Here is an article which points out the negative impact of Teach for America, as described by two of its own former members. It’s in a magazine called Jacobin. I recommend it highly.
Here are a few quotes:
In stark contrast to the harsh and constant criticism that TFA doles out to its corps members and staff members, much of what the organization has been doing in recent years — creating its own public relations machine — suggests a desire to be above criticism itself. During my tenure on staff, the organization created a national communications team whose job was to get positive press out about TFA and to swiftly address any negative press. My sense was, and still is, that TFA cares more about the public perception of what it is doing than about what it is actually doing to improve educational outcomes and opportunities for low-income students throughout the United States.
For an organization that describes itself as “data-driven,” it is interesting that TFA does not collect data on how their corps members are impacted by their TFA commitments. While working in racially segregated and under-resourced schools, 35 percent of the corps members in this study began professional counseling; 27 percent began taking prescription medications to address depression, anxiety, and trauma; 38 percent experienced increased alcohol consumption and dependency; 42 percent experienced major weight changes; 46 percent experienced strained relationships; and 73 percent experienced physical fatigue, some to the point of requiring medical attention.
After years of uncritical praise, TFA has started receiving less favorable media coverage and more public discontent from alumni. One corps member in your book, Jameson, writes about viewing her time in TFA as “almost a guilty secret.” Why has there been this sort of shift in how TFA is viewed by corps members and the broader public, and how has TFA as an organization handled this uptick in public criticism?
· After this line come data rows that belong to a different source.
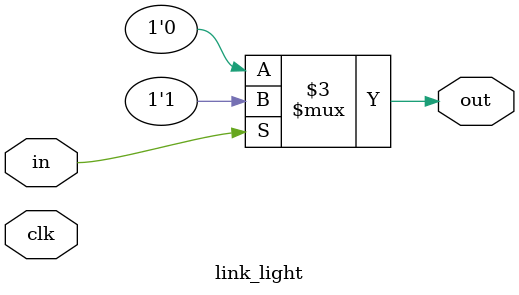
<source format=v>
module link_light(clk, in, out);

input clk, in;
output reg out;

always@(*)
begin
	if(in)
		begin
			out = 1;
		end
		else
		begin
			out = 0;
		end
end

endmodule 
</source>
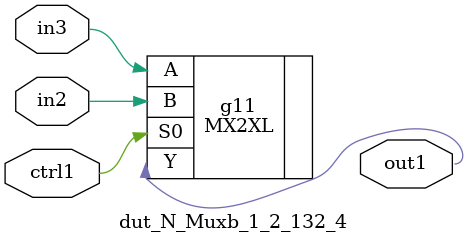
<source format=v>
`timescale 1ps / 1ps


module dut_N_Muxb_1_2_132_4(in3, in2, ctrl1, out1);
  input in3, in2, ctrl1;
  output out1;
  wire in3, in2, ctrl1;
  wire out1;
  MX2XL g11(.A (in3), .B (in2), .S0 (ctrl1), .Y (out1));
endmodule



</source>
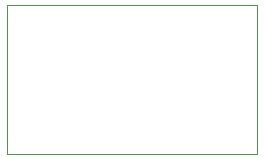
<source format=gm1>
G04 #@! TF.GenerationSoftware,KiCad,Pcbnew,5.0.0-rc3+dfsg1-2*
G04 #@! TF.CreationDate,2018-08-16T13:40:50+09:00*
G04 #@! TF.ProjectId,fst-01,6673742D30312E6B696361645F706362,rev?*
G04 #@! TF.SameCoordinates,PX791ddc0PY5e69114*
G04 #@! TF.FileFunction,Profile,NP*
%FSLAX46Y46*%
G04 Gerber Fmt 4.6, Leading zero omitted, Abs format (unit mm)*
G04 Created by KiCad (PCBNEW 5.0.0-rc3+dfsg1-2) date Thu Aug 16 13:40:50 2018*
%MOMM*%
%LPD*%
G01*
G04 APERTURE LIST*
%ADD10C,0.099060*%
G04 APERTURE END LIST*
D10*
X2667000Y-6311900D02*
X2667000Y6311900D01*
X-18542000Y-6311900D02*
X2667000Y-6311900D01*
X-18542000Y6311900D02*
X-18542000Y-6311900D01*
X2667000Y6311900D02*
X-18542000Y6311900D01*
M02*

</source>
TFA controlled the rhetoric about TFA for the first twenty-three of its twenty-five years. Critique has always been there but only in the last two years has that critique started to come together and find outlets. That was a fundamental aim of our book: providing an outlet for discussion where it was historically absent.
TFA has been forced to include defensive measures to combat negative press. And while any company would likely engage in a public relations campaign, TFA is determined to undermine any and all dissent ranging from nationally syndicated columns to obscure blogs.